● **CONSIGNE A**
Recopiez à l'identique la portion de la liste qui va de la ligne contenant "mid (0.35-0.55)" jusqu'à la fin de la liste, ces deux bornes comprises. N'incluez pas les images dans votre réponse.

● **EXTRAIT DU DOCUMENT**

Dans cette 2e partie, Stéphane Vojetta passe en revue les différents combats qu'il mène, dont un qui ne lui est pas venu de sa circonscription mais de France, dont un certain Booba!
Vous n'êtes affilié à aucun parti politique mais travaillez avec la majorité. Pourquoi?
C’est dans la ligne de ma victoire contre Valls. C’est ce que je disais pendant ma campagne, le but du jeu c’est de retourner ce rapport de force, et retourner dans la majorité, ils m’accepteront, mais en étant un député puissant, plus que je ne l’aurais été, s'il n'y avait pas eu la bataille contre Valls. J’avais été obligé d’être LREM pour être à la tête de liste des élections consulaires et après ils m’avaient expulsé. Alors, c’est bon, je n’y retourne plus, même si je suis membre du groupe parlementaire. Je suis le seul député indépendant, affilié à aucun parti dans l’Assemblée nationale et ça me va très bien. Tous les autres sont affiliés, que ce soit même à des micro-partis. Je suis dans la majorité présidentielle parce que je veux travailler efficacement et pouvoir demander sans problème une réunion avec tel ou tel ministre et c’est aussi pour ça maintenant que les gens m’interpellent au-delà de ma circonscription.

● **CONSIGNE B**
D'après l'entretien, pourquoi Stéphane Vojetta avait-il été obligé d'être LREM ?

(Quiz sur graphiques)
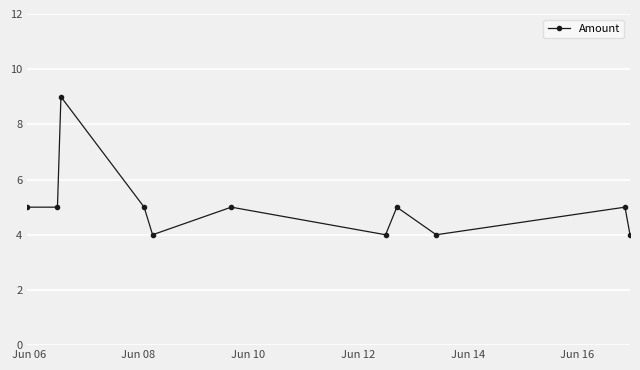

What is the maximum value shown in the chart?

9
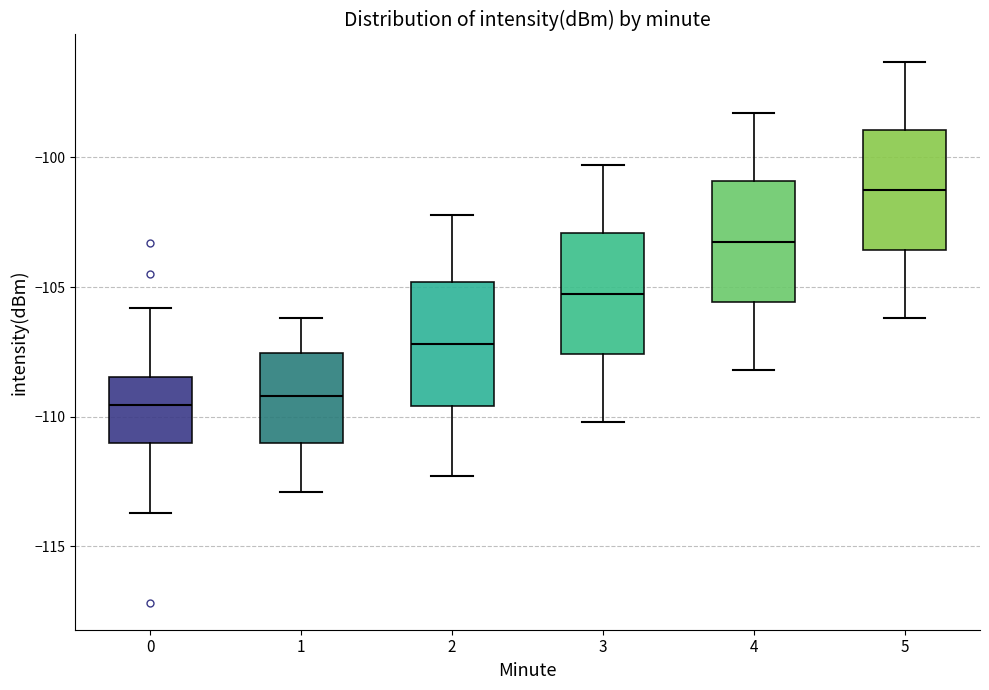

Which box has the highest median line?

5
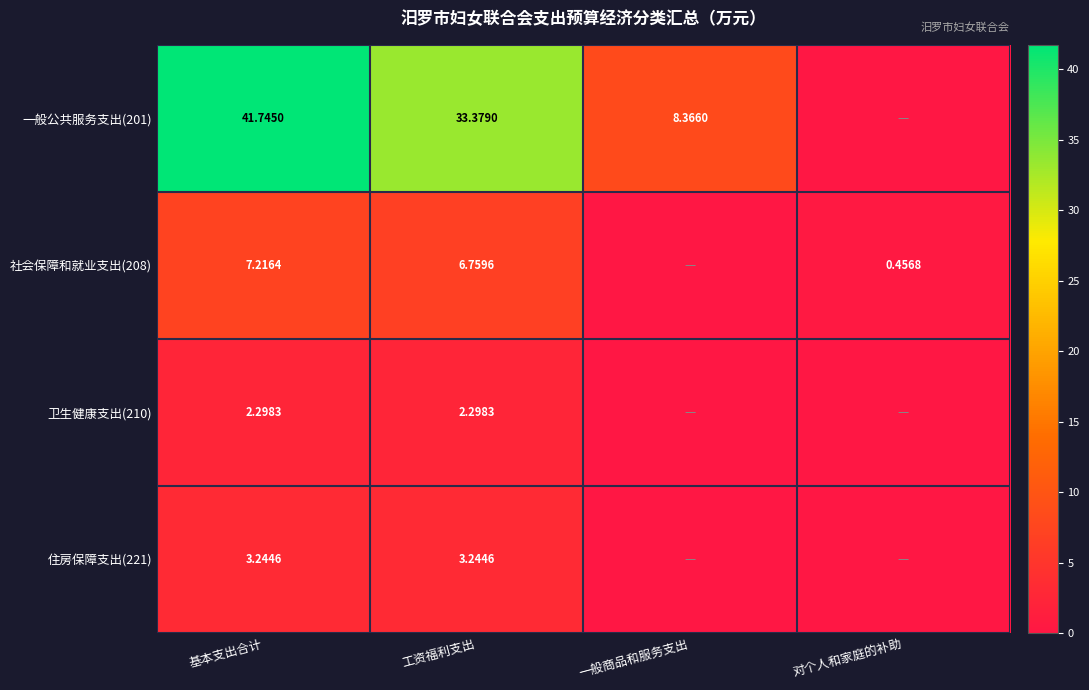

At which label does 卫生健康支出(210) reach its minimum?

一般商品和服务支出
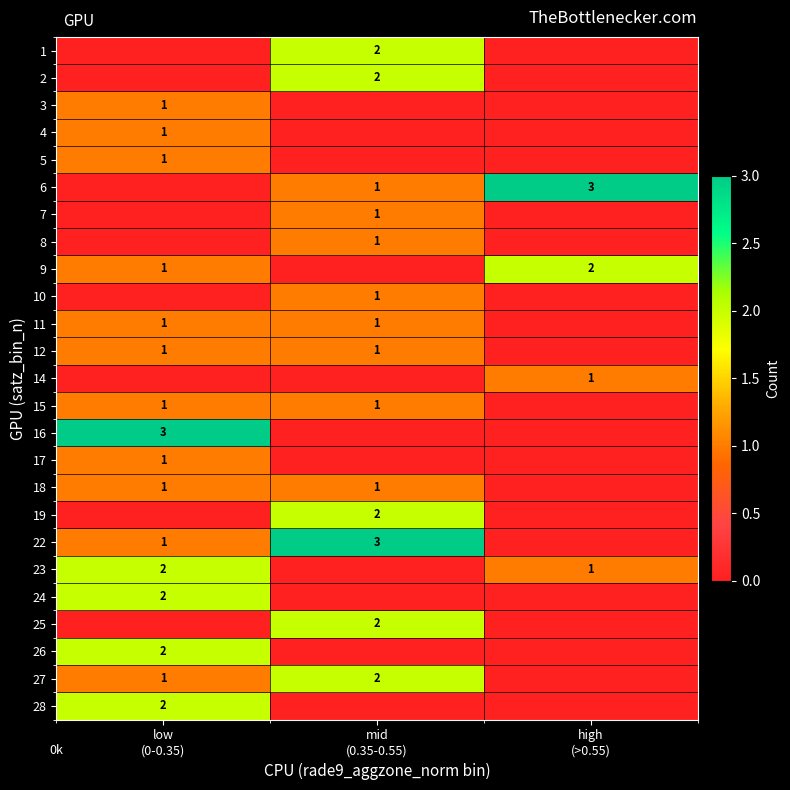

At which label does 27 reach its peak?

mid (0.35-0.55)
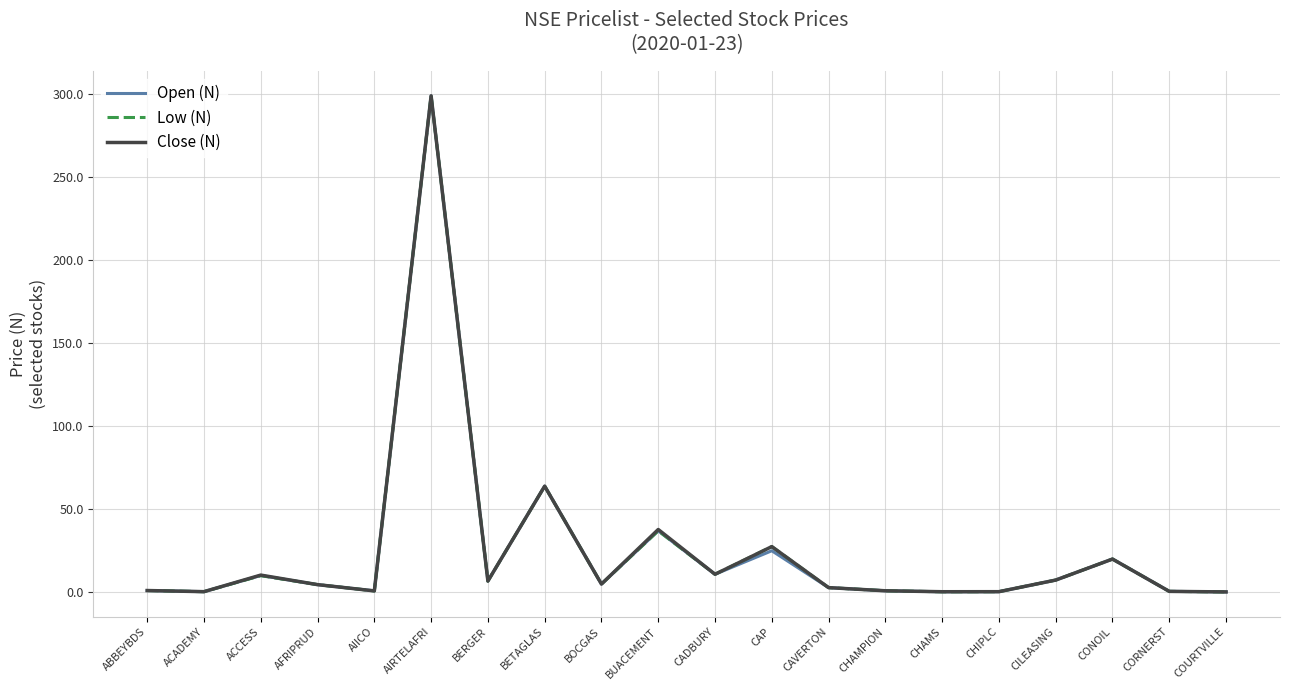

At which category does Open (N) reach its first local peak?

ACCESS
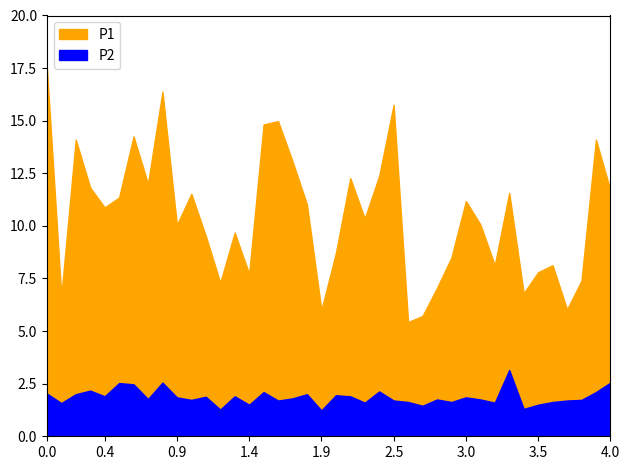

Reading left to right, transcribe all the data shown in this chart.

P1: 17.6	6.7	14.1	11.8	10.9	11.3	14.2	12.0	16.4	10.1	11.5	9.5	7.3	9.7	7.7	14.8	15.0	13.1	11.0	6.0	8.7	12.3	10.3	12.4	15.8	5.4	5.7	7.0	8.5	11.2	10.1	8.1	11.6	6.8	7.8	8.1	6.0	7.4	14.1	11.7
P2: 2.0	1.6	2.0	2.2	1.9	2.5	2.5	1.8	2.5	1.9	1.7	1.9	1.3	1.9	1.5	2.1	1.7	1.8	2.0	1.2	1.9	1.9	1.6	2.1	1.7	1.6	1.4	1.8	1.6	1.9	1.8	1.6	3.1	1.3	1.5	1.6	1.7	1.7	2.1	2.5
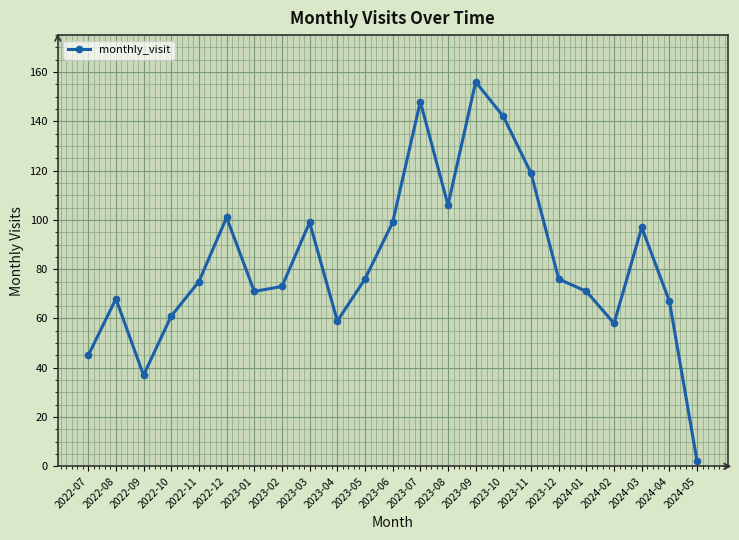

What is the value of the 19th point from the left?

71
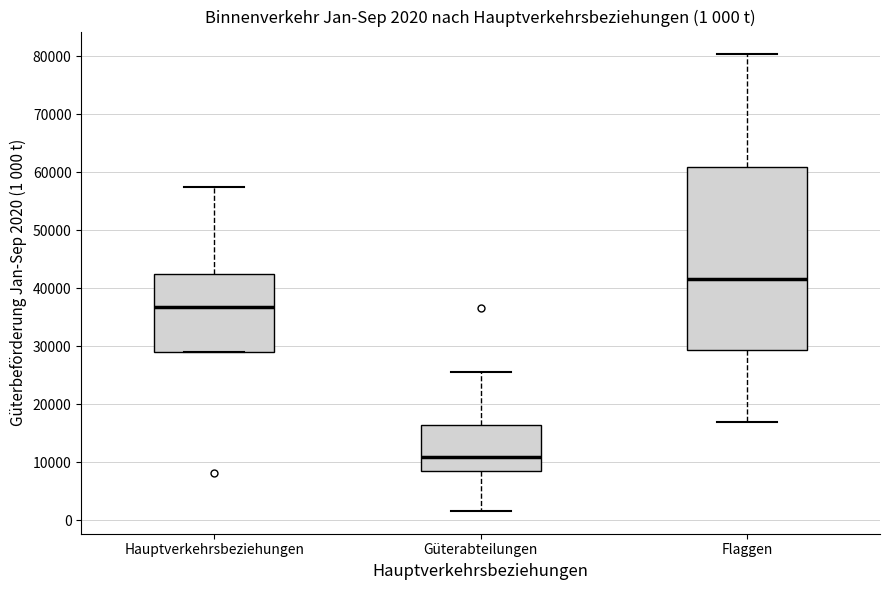

Comparing the boxes themselves (not the whiskers), which one is the tallest?

Flaggen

● **RÉPONSE ATTENDUE A**
mid (0.35-0.55)

At which category does Open (N) reach its first local peak?

ACCESS

Reading left to right, transcribe all the data shown in this chart.

P1: 17.6	6.7	14.1	11.8	10.9	11.3	14.2	12.0	16.4	10.1	11.5	9.5	7.3	9.7	7.7	14.8	15.0	13.1	11.0	6.0	8.7	12.3	10.3	12.4	15.8	5.4	5.7	7.0	8.5	11.2	10.1	8.1	11.6	6.8	7.8	8.1	6.0	7.4	14.1	11.7
P2: 2.0	1.6	2.0	2.2	1.9	2.5	2.5	1.8	2.5	1.9	1.7	1.9	1.3	1.9	1.5	2.1	1.7	1.8	2.0	1.2	1.9	1.9	1.6	2.1	1.7	1.6	1.4	1.8	1.6	1.9	1.8	1.6	3.1	1.3	1.5	1.6	1.7	1.7	2.1	2.5

What is the value of the 19th point from the left?

71

Comparing the boxes themselves (not the whiskers), which one is the tallest?

Flaggen

● **RÉPONSE ATTENDUE B**
Pour être à la tête de liste des élections consulaires.